The district, meanwhile, disputes the union’s claim that it has a problem with recruitment or retention, and its own analysis shows teacher salaries and benefits that rival or are competitive with those offered by about a dozen comparable districts with high schools.

“Neither party’s salary and health insurance contribution studies fully proved their positions,” the report said. “Nonetheless, the union’s comparison of recent multi-year salary settlements for teachers in the region demonstrated that other districts facing similar macroeconomic challenges as the district ... managed to offer significant salary increases.”

But the fact-finder favored the district’s proposed medical benefits cap, finding that the district’s “health insurance obligations are too high” and that “to increase teacher salaries, the district’s proposal to cap health insurance premiums could still maintain competitive health insurance benefits.”

Before any walkout, a local judge will decide whether special-education teachers will be allowed to join the strike, following a legal motion filed on the district’s behalf. It is due to be considered Tuesday morning in Sonoma County Superior Court.

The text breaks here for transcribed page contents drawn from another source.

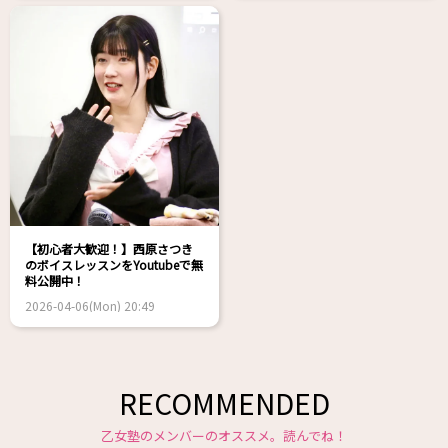
【初心者大歓迎！】西原さつき
のボイスレッスンをYoutubeで無
料公開中！
2026-04-06(Mon) 20:49
RECOMMENDED
乙女塾のメンバーのオススメ。読んでね！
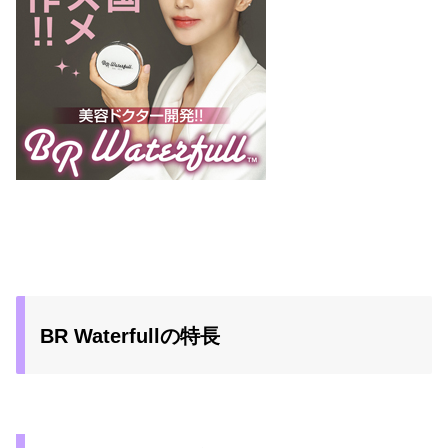
BR Waterfullの特長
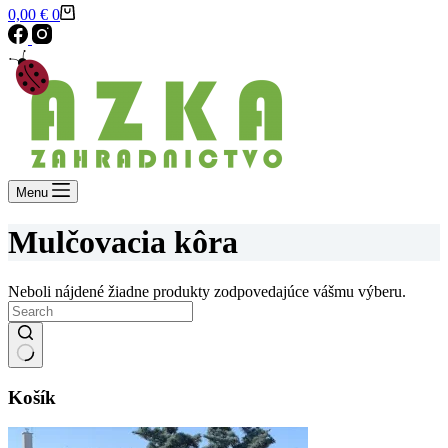
Shopping
0,00
€
0
cart
Menu
Mulčovacia kôra
Neboli nájdené žiadne produkty zodpovedajúce vášmu výberu.
No
results
Košík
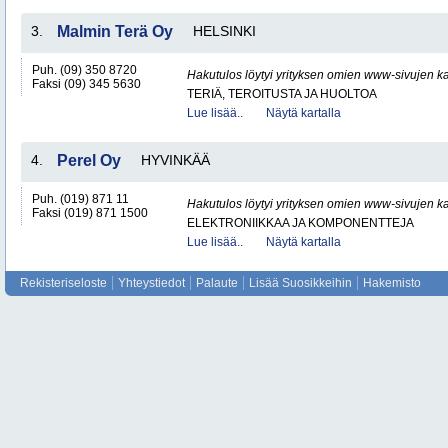
3.
Malmin Terä Oy
HELSINKI
Puh. (09) 350 8720
Hakutulos löytyi yrityksen omien www-sivujen ka
Faksi (09) 345 5630
TERIÄ, TEROITUSTA JA HUOLTOA
Lue lisää..
Näytä kartalla
4.
Perel Oy
HYVINKÄÄ
Puh. (019) 871 11
Hakutulos löytyi yrityksen omien www-sivujen ka
Faksi (019) 871 1500
ELEKTRONIIKKAA JA KOMPONENTTEJA
Lue lisää..
Näytä kartalla
Rekisteriseloste
Yhteystiedot
Palaute
Lisää Suosikkeihin
Hakemisto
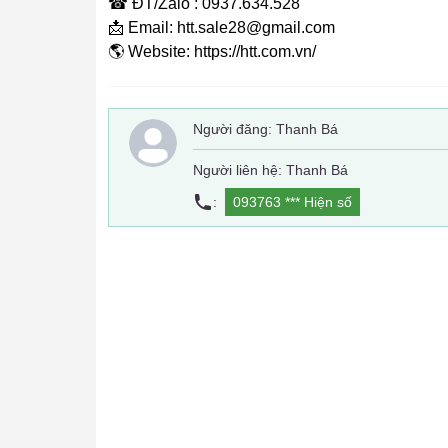
☎ ĐT/Zalo : 0937.634.528
📩 Email: htt.sale28@gmail.com
🌎 Website: https://htt.com.vn/
Người đăng:
Thanh Bá
Người liên hệ: Thanh Bá
:
093763 ***
Hiện số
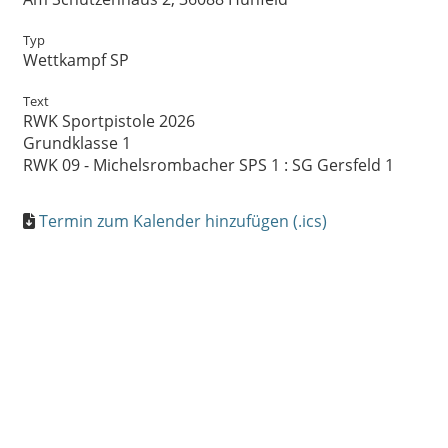
Typ
Wettkampf SP
Text
RWK Sportpistole 2026
Grundklasse 1
RWK 09 - Michelsrombacher SPS 1 : SG Gersfeld 1
Termin zum Kalender hinzufügen (.ics)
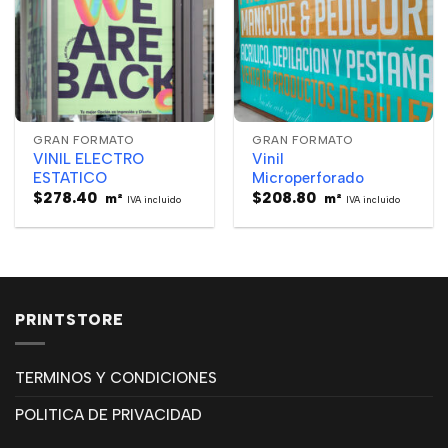
GRAN FORMATO
GRAN FORMATO
VINIL ELECTRO
Vinil
ESTATICO
Microperforado
$
278.40
$
208.80
m²
m²
IVA incluido
IVA incluido
PRINTSTORE
TERMINOS Y CONDICIONES
POLITICA DE PRIVACIDAD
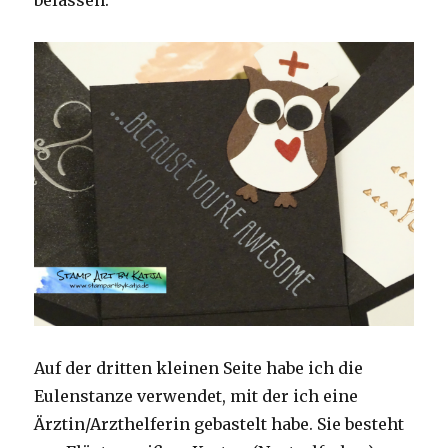
Auf der dritten kleinen Seite habe ich die
Eulenstanze verwendet, mit der ich eine
Ärztin/Arzthelferin gebastelt habe. Sie besteht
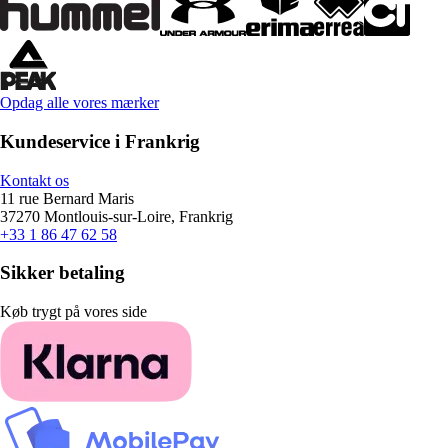
Opdag alle vores mærker
Kundeservice i Frankrig
Kontakt os
11 rue Bernard Maris
37270 Montlouis-sur-Loire, Frankrig
+33 1 86 47 62 58
Sikker betaling
Køb trygt på vores side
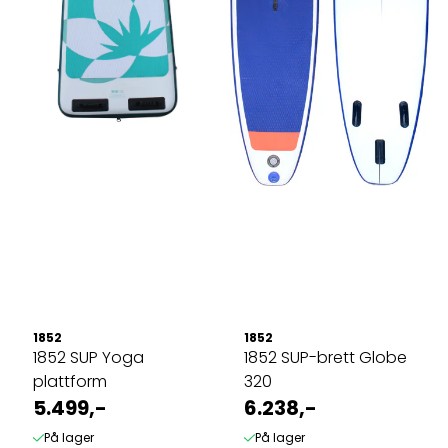
1852
1852
1852 SUP Yoga
1852 SUP-brett Globe
plattform
320
5.499,-
6.238,-
På lager
På lager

Paul Boylan, a Davis-based attorney working for the district, said the goal of the legal action was to ensure continued education for the district’s most vulnerable students.

Smedshammer said she perceived the order as a way to decrease strike-line numbers. She said the district had previously filed an unfair labor practices charge against the union and also was attempting to block them from assembling near school property.

“They’re wanting to weaken our strike,” she said. “They’re wanting our strike to be less relevant to our workplace.”